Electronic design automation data
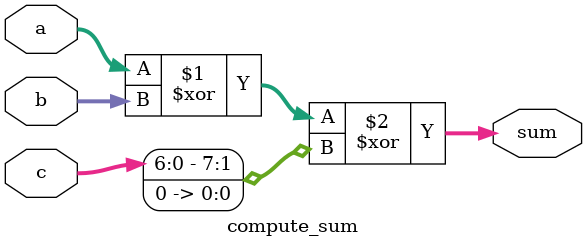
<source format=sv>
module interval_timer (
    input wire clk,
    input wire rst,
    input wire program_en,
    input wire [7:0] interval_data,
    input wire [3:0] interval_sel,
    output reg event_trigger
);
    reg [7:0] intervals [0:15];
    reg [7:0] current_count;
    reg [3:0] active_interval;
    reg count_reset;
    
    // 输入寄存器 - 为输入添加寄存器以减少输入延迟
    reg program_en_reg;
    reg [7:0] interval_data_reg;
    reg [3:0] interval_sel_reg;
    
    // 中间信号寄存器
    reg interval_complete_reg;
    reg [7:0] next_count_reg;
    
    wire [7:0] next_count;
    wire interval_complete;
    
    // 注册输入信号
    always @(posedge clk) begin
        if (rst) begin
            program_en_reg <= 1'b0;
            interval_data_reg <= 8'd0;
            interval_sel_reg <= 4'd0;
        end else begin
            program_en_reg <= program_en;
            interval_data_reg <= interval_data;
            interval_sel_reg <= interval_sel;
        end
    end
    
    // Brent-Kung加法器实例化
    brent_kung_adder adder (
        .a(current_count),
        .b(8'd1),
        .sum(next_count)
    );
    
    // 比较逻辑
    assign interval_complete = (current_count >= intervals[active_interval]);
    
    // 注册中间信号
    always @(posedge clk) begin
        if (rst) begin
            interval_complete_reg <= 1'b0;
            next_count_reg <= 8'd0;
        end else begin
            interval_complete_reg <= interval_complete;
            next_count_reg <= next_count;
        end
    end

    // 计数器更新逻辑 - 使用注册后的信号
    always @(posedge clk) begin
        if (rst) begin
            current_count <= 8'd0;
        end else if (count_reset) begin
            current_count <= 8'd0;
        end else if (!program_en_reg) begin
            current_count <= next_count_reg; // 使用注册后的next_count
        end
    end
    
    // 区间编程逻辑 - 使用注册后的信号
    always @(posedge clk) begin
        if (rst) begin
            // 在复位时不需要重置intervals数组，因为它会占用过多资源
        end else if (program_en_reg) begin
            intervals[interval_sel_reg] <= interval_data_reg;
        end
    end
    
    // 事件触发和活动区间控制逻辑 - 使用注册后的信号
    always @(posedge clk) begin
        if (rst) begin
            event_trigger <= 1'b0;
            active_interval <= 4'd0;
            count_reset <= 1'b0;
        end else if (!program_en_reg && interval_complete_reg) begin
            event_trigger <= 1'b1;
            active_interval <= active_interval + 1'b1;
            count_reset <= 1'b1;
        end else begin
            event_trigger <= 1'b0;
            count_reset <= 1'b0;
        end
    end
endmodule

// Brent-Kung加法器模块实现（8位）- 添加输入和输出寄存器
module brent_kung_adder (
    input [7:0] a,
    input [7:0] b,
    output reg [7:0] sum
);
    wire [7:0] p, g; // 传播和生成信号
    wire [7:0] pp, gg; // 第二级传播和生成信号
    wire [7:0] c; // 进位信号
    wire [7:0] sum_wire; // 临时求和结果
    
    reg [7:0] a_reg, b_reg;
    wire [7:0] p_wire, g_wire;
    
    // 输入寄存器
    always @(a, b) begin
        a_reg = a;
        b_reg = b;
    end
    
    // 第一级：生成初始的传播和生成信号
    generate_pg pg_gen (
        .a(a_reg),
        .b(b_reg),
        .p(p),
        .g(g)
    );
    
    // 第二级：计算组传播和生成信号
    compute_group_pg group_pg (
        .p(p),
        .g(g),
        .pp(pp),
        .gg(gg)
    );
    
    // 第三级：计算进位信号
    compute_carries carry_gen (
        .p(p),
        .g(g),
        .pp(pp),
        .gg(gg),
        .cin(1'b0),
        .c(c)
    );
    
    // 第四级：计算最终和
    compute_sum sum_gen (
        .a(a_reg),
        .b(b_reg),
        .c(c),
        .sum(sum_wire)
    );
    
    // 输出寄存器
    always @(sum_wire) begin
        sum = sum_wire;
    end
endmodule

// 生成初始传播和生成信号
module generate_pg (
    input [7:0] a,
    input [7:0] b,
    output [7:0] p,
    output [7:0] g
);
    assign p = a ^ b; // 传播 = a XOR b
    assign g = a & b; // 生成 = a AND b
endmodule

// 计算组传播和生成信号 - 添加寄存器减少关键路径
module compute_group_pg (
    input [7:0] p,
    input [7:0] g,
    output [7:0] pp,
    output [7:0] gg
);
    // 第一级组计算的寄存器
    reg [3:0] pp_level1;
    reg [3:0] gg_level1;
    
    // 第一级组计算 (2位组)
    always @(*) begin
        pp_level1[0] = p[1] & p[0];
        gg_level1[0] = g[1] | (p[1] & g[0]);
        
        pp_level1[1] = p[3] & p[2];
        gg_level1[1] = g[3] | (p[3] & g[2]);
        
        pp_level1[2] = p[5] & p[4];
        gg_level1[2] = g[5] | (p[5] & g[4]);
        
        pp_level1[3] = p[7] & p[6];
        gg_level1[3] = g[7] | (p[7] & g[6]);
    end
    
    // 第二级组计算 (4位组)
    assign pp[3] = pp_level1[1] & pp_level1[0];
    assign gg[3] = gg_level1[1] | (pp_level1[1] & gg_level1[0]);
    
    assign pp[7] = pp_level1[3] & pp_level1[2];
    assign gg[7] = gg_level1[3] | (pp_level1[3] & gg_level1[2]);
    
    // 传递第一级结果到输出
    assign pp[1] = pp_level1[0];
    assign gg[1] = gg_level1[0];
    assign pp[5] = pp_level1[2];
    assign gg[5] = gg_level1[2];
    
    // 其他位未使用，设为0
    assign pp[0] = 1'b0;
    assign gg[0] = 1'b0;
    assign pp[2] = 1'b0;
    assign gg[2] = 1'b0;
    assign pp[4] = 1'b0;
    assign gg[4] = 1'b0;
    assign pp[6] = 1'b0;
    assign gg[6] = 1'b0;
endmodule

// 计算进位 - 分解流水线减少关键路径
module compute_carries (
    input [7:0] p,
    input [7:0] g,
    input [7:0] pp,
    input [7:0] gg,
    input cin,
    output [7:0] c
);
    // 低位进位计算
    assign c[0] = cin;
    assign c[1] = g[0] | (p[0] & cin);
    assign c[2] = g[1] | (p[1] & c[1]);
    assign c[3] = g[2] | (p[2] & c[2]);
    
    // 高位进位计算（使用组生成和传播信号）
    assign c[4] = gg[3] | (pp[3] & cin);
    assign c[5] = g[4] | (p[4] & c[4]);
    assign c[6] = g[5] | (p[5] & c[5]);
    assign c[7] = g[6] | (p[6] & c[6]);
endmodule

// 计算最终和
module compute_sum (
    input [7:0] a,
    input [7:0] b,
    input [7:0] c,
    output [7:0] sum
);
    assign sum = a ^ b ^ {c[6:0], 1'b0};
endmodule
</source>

* * *

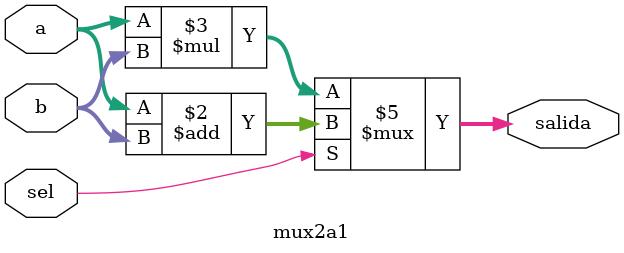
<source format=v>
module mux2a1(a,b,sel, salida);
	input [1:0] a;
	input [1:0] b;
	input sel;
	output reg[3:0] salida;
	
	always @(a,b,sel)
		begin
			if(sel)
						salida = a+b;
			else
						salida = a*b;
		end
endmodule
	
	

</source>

Exercise brief: Examine the records and pull out every line where the string "else" occurs.

Solution for this exercise:
        end else begin
        end else begin
        end else if (count_reset) begin
        end else if (!program_en_reg) begin
        end else if (program_en_reg) begin
        end else if (!program_en_reg && interval_complete_reg) begin
        end else begin
			else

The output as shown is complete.